My dissent in Hill v. Commissioner, 38 F.(2d) 165, covers the substance of my views in this case. The fatal fallacy of my associates and of the majority of the Board of Tax Appeals in both eases is that all “the profits of a partnership belong to the partners.” This ignores the well-settled doctrine that in a partnership there may be profit sharers that are not partners. Robinson v. Simmons, 146 Mass. 167, 175, 15 N. E. 558, 4 Am. St. Rep. 299; Rutan v. Coolidge, 241 Mass. 584, 598, 136 N. E. 257; London Assur. Corp. v. Drennen, 116 U. S. 461, 472, 6 S. Ct. 442„ 29 L. Ed. 688. Compare Thompson v. Commissioner (C. C. A.) 28 F.(2d) 247; Brown v. Commissioner, 10 B. T. A. 1036.

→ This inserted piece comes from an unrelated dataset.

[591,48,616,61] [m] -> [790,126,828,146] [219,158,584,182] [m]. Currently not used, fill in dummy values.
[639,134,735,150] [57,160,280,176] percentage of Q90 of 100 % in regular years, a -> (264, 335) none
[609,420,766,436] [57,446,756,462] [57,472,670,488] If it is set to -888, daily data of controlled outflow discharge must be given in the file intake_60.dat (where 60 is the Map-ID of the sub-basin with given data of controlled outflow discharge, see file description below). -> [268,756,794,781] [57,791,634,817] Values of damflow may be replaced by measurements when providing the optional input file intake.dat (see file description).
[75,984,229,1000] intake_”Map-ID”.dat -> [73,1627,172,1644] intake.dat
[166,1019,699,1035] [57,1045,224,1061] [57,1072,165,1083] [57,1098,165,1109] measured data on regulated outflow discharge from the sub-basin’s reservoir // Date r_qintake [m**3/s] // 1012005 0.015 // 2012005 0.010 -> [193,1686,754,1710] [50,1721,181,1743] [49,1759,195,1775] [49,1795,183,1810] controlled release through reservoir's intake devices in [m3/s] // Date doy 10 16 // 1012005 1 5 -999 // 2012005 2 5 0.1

Neither Pope (the only surviving general partner), nor the new partnership with three new members, purchased a capital asset from profits belonging beneficially and in a taxable sense to them or any of them. The rights of the estates of the deceased partners in 22% per cent, of the profits of the succeeding partnership were enforceable in equity as a charge on the profits in specie. They belonged to no living person whatever.

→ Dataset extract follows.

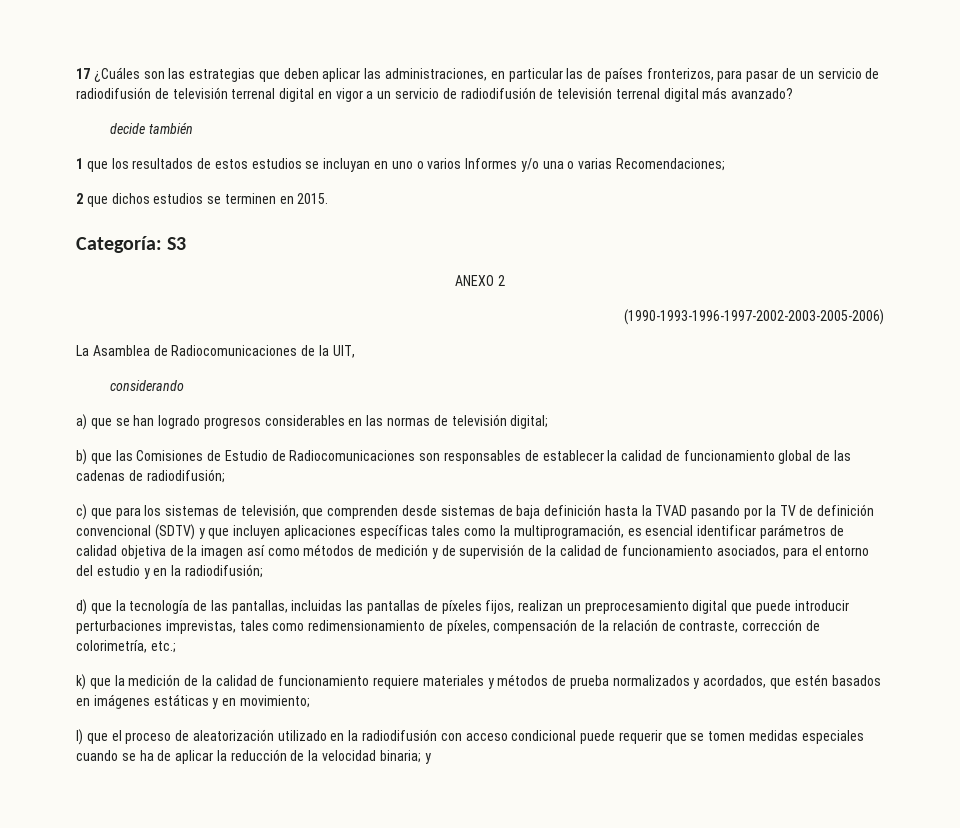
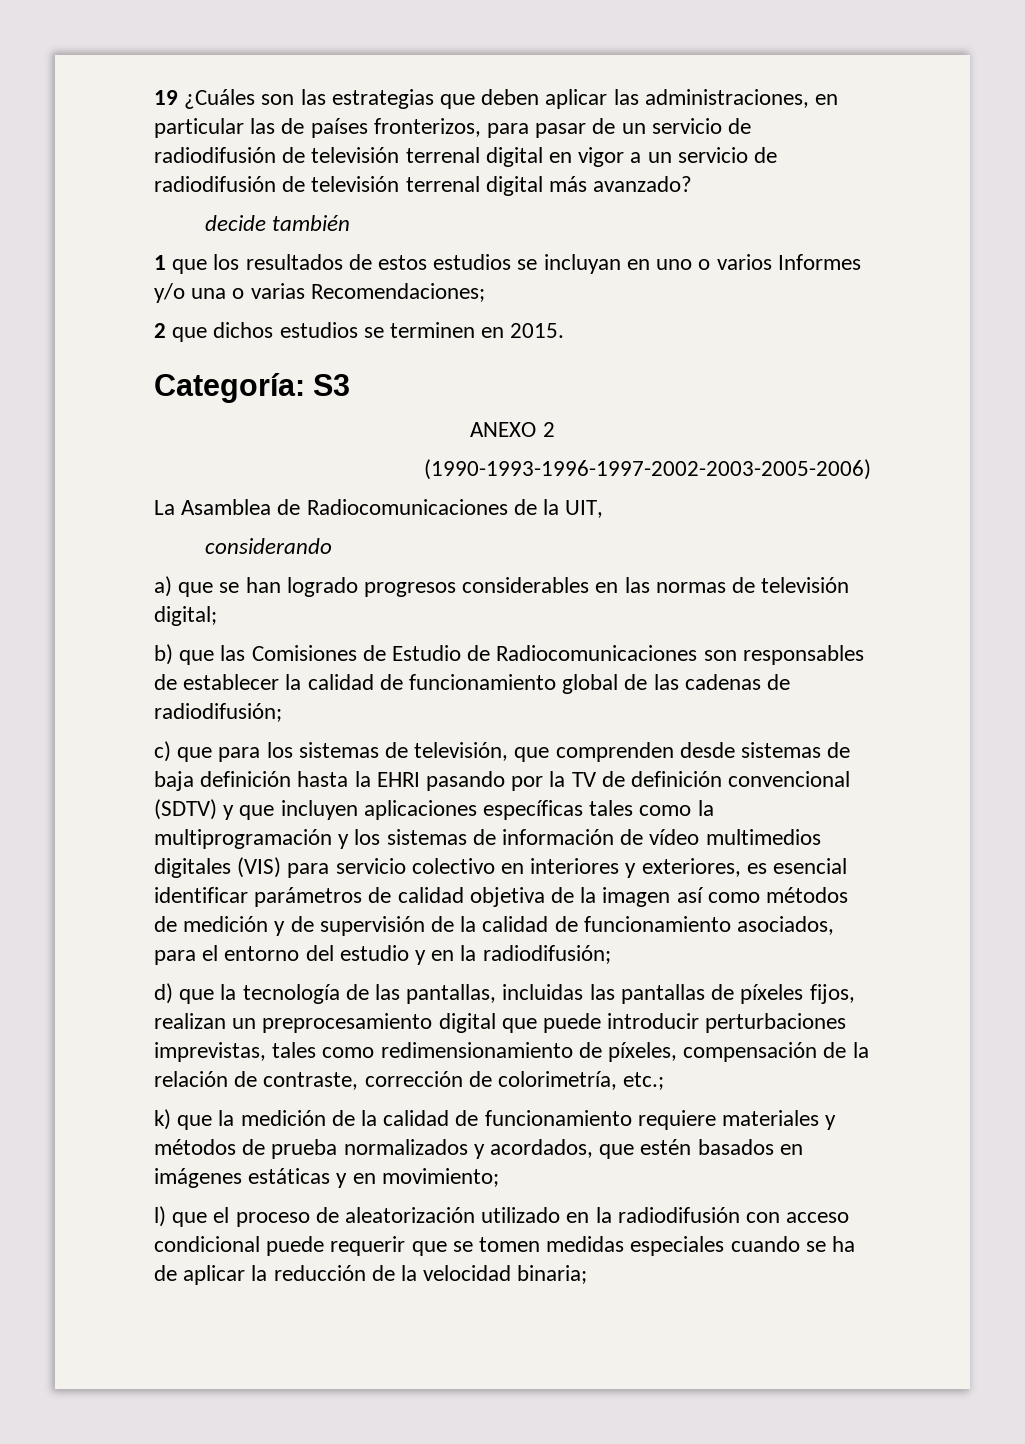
[76,68,90,79] 17 -> [154,90,178,105] 19
[655,505,688,516] TVAD -> [376,772,420,787] EHRI
[513,524,624,539] multiprogramación, -> [154,829,821,849] [154,857,741,878] multiprogramación y los sistemas de información de vídeo multimedios digitales (VIS) para servicio colectivo en interiores y exteriores,
[424,753,431,764] y -> (588, 1274) none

Assuming the general, underlying theory, adopted by my associates and by a bare majority of the Board of Tax Appeals (that the surviving partner took all of the profits), Pope alone was taxable for the entire sum of $100,278.52 paid the estates of Gilmore and Ulman for the four years, 1917-1920, inclusive. The majority of the Board of Tax Appeals are logical in this application of their erroneous theory. I can see no reason whatever for loading down the three new partners with parts of the taxes on the shares of profits of their dead predecessors —as my associates do.

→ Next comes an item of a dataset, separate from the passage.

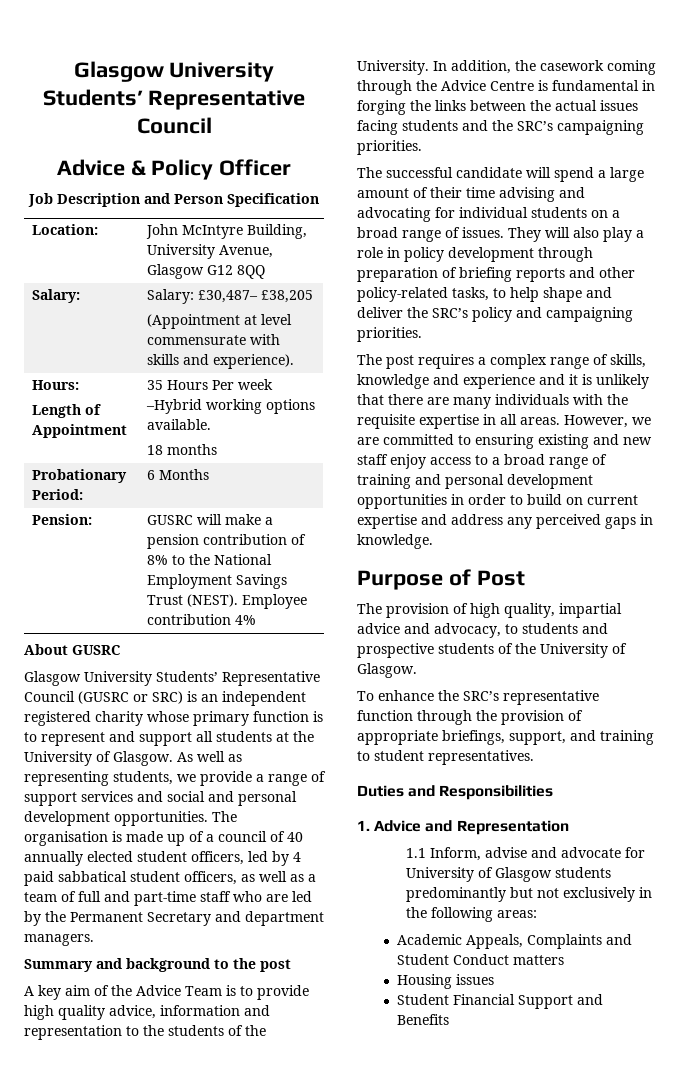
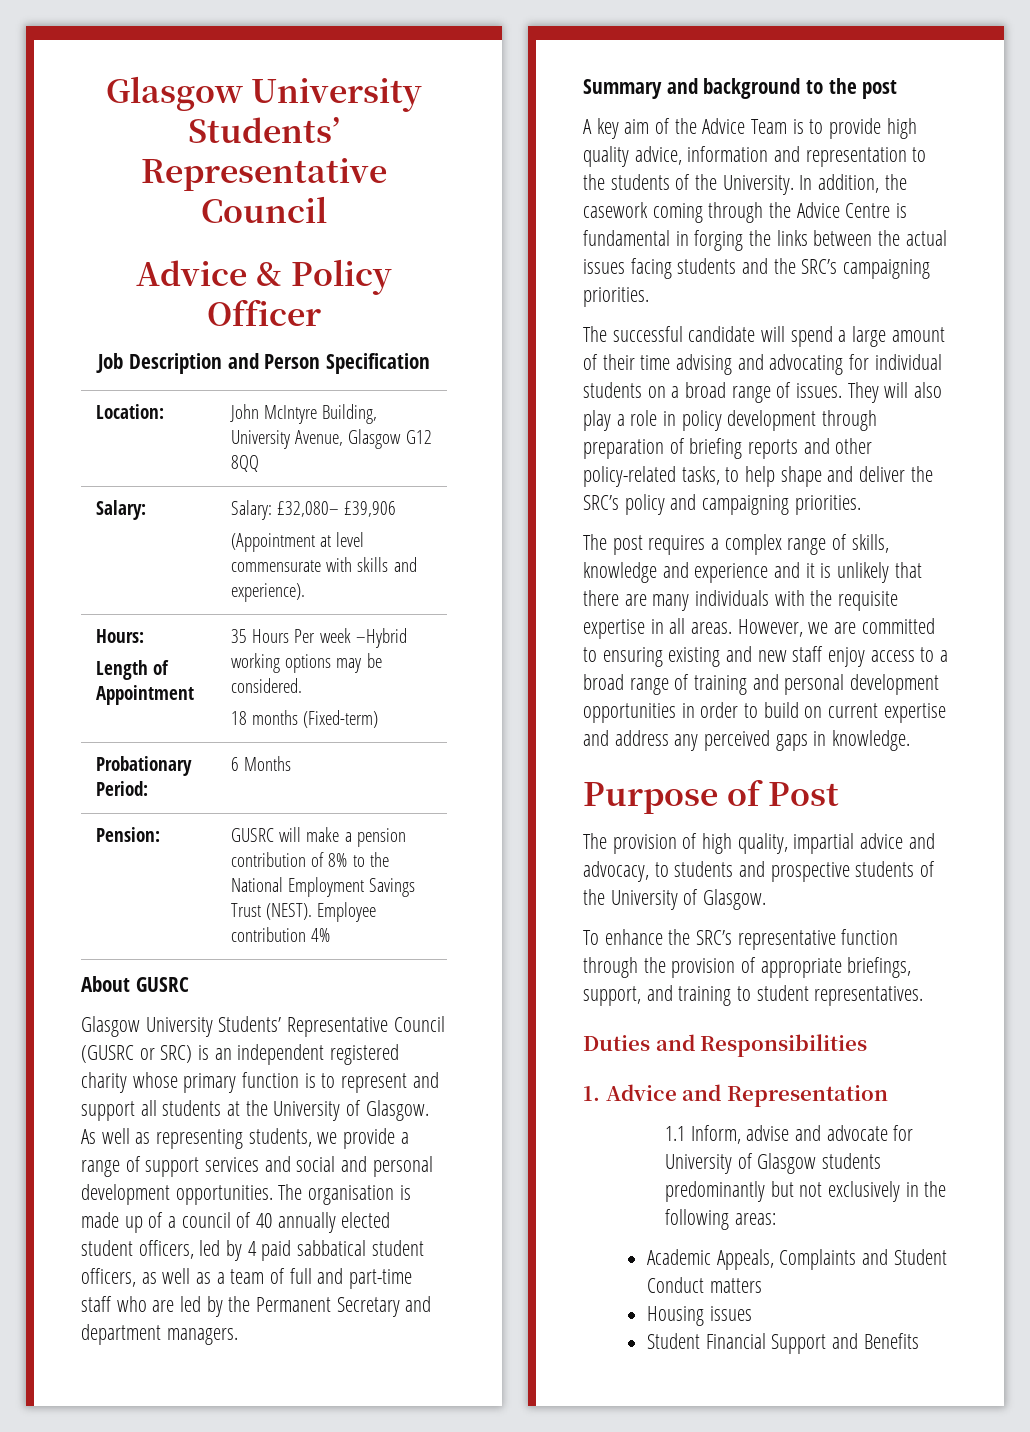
[198,290,314,303] £30,487– £38,205 -> [277,501,397,517] £32,080– £39,906
[147,419,212,430] available. -> [336,653,382,673] [231,678,303,693] may be considered.
(218, 449) none -> [303,710,379,728] (Fixed-term)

But there is a curious failure of the majority of the Board of Tax Appeals to' apply consistently the real test of taxability —beneficial interest — in the holding that the petitioner is taxable only for the portions of his profits not paid to his mother or brother, because he took his membership in trust from his father, Arthur W. Pope. Here is a sound recognition that a taxpayer is taxable only on what he has a right to keep for his own use.
Without more, I agree with the able dissent of Mr. Trussell, concurred in by Mr. Siefkin. Compare United States v. Robbins, 269 U. S. 315, 46 S. Ct. 148, 70 L. Ed. 285; O’Malley-Keyes v. Eaton (D. C.) 24 F.(2d) 436; and Young v. Gnichtel (D. C.) 28 F.(2d) 789.